ArrowModel Blog

Agile Scoring



Agile Scoring Blog



Predictive Modeling from the Trenches


Receiver Operating Characteristic
Feb 23, 2007 | /jeff | Link

ROC curves were first used during World War II to graphically show the separation of radar signals from background noise. They are commonly used to graphically show the added value of any predictive model. To plot the receiver operating characteristic, or ROC curve, one plots B(s) vs. G(s) for all values of s. This curve goes from (0, 0) to (1, 1). The curve of an ideal model (complete separation) goes through (0, 1), while the curve of a totally useless model (no separation) is a straight diagonal line.

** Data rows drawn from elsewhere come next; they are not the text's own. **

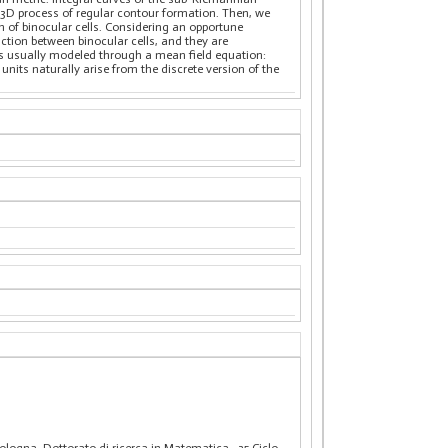
e 3D process of regular contour formation. Then, we
n of binocular cells. Considering an opportune
raction between binocular cells, and they are
y is usually modeled through a mean field equation:
nits naturally arise from the discrete version of the
 Bologna. Dottorato di ricerca in Matematica
, 35 Ciclo.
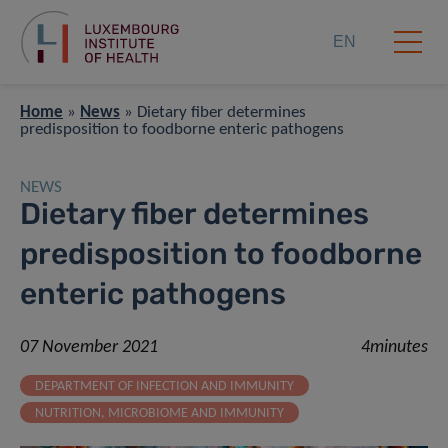
EN
Home
»
News
»
Dietary fiber determines
predisposition to foodborne enteric pathogens
NEWS
Dietary fiber determines
predisposition to foodborne
enteric pathogens
07 November 2021
4minutes
DEPARTMENT OF INFECTION AND IMMUNITY
NUTRITION, MICROBIOME AND IMMUNITY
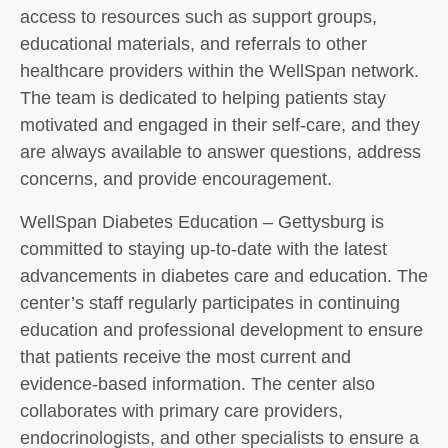
access to resources such as support groups,
educational materials, and referrals to other
healthcare providers within the WellSpan network.
The team is dedicated to helping patients stay
motivated and engaged in their self-care, and they
are always available to answer questions, address
concerns, and provide encouragement.
WellSpan Diabetes Education – Gettysburg is
committed to staying up-to-date with the latest
advancements in diabetes care and education. The
center’s staff regularly participates in continuing
education and professional development to ensure
that patients receive the most current and
evidence-based information. The center also
collaborates with primary care providers,
endocrinologists, and other specialists to ensure a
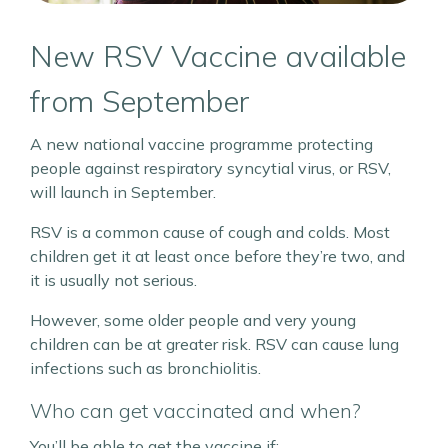
New RSV Vaccine available
from September
A new national vaccine programme protecting
people against respiratory syncytial virus, or RSV,
will launch in September.
RSV is a common cause of cough and colds. Most
children get it at least once before they’re two, and
it is usually not serious.
However, some older people and very young
children can be at greater risk. RSV can cause lung
infections such as bronchiolitis.
Who can get vaccinated and when?
You’ll be able to get the vaccine if:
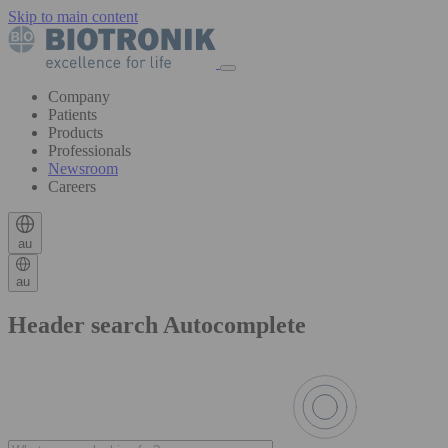
Skip to main content
Company
Patients
Products
Professionals
Newsroom
Careers
au
au
Header search Autocomplete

The curve looks like a banana, hence the nickname banana chart.

Very strong separation Weak separation
Excellent model Mediocre model

The KS query from this post can be easily modified to return coordinates of the points on the ROC curve:

SELECT s
     , cdf.b "Sensitivity"
     , cdf.g "1-Specificity"
FROM ( SELECT a.s                                          "s"
            , SUM(distr.bad_cnt) /
              ( SELECT COUNT(*) FROM t WHERE outcome = 1 ) "b"
            , SUM(distr.good_cnt) /
              ( SELECT COUNT(*) FROM t WHERE outcome = 0 ) "g"
       FROM ( SELECT DISTINCT s FROM t ) a
       JOIN (
              SELECT s                "s"
                   , SUM(outcome)     "bad_cnt"
                   , SUM(1 - outcome) "good_cnt"
              FROM t
              GROUP BY s 
            ) distr
         ON distr.s <= a.s
         GROUP BY a.s 
     ) cdf
;

In the context of an ROC plot, B(s) is often called sensitivity or true positive fraction, and G(s) is called 1-specificity or false positive fraction.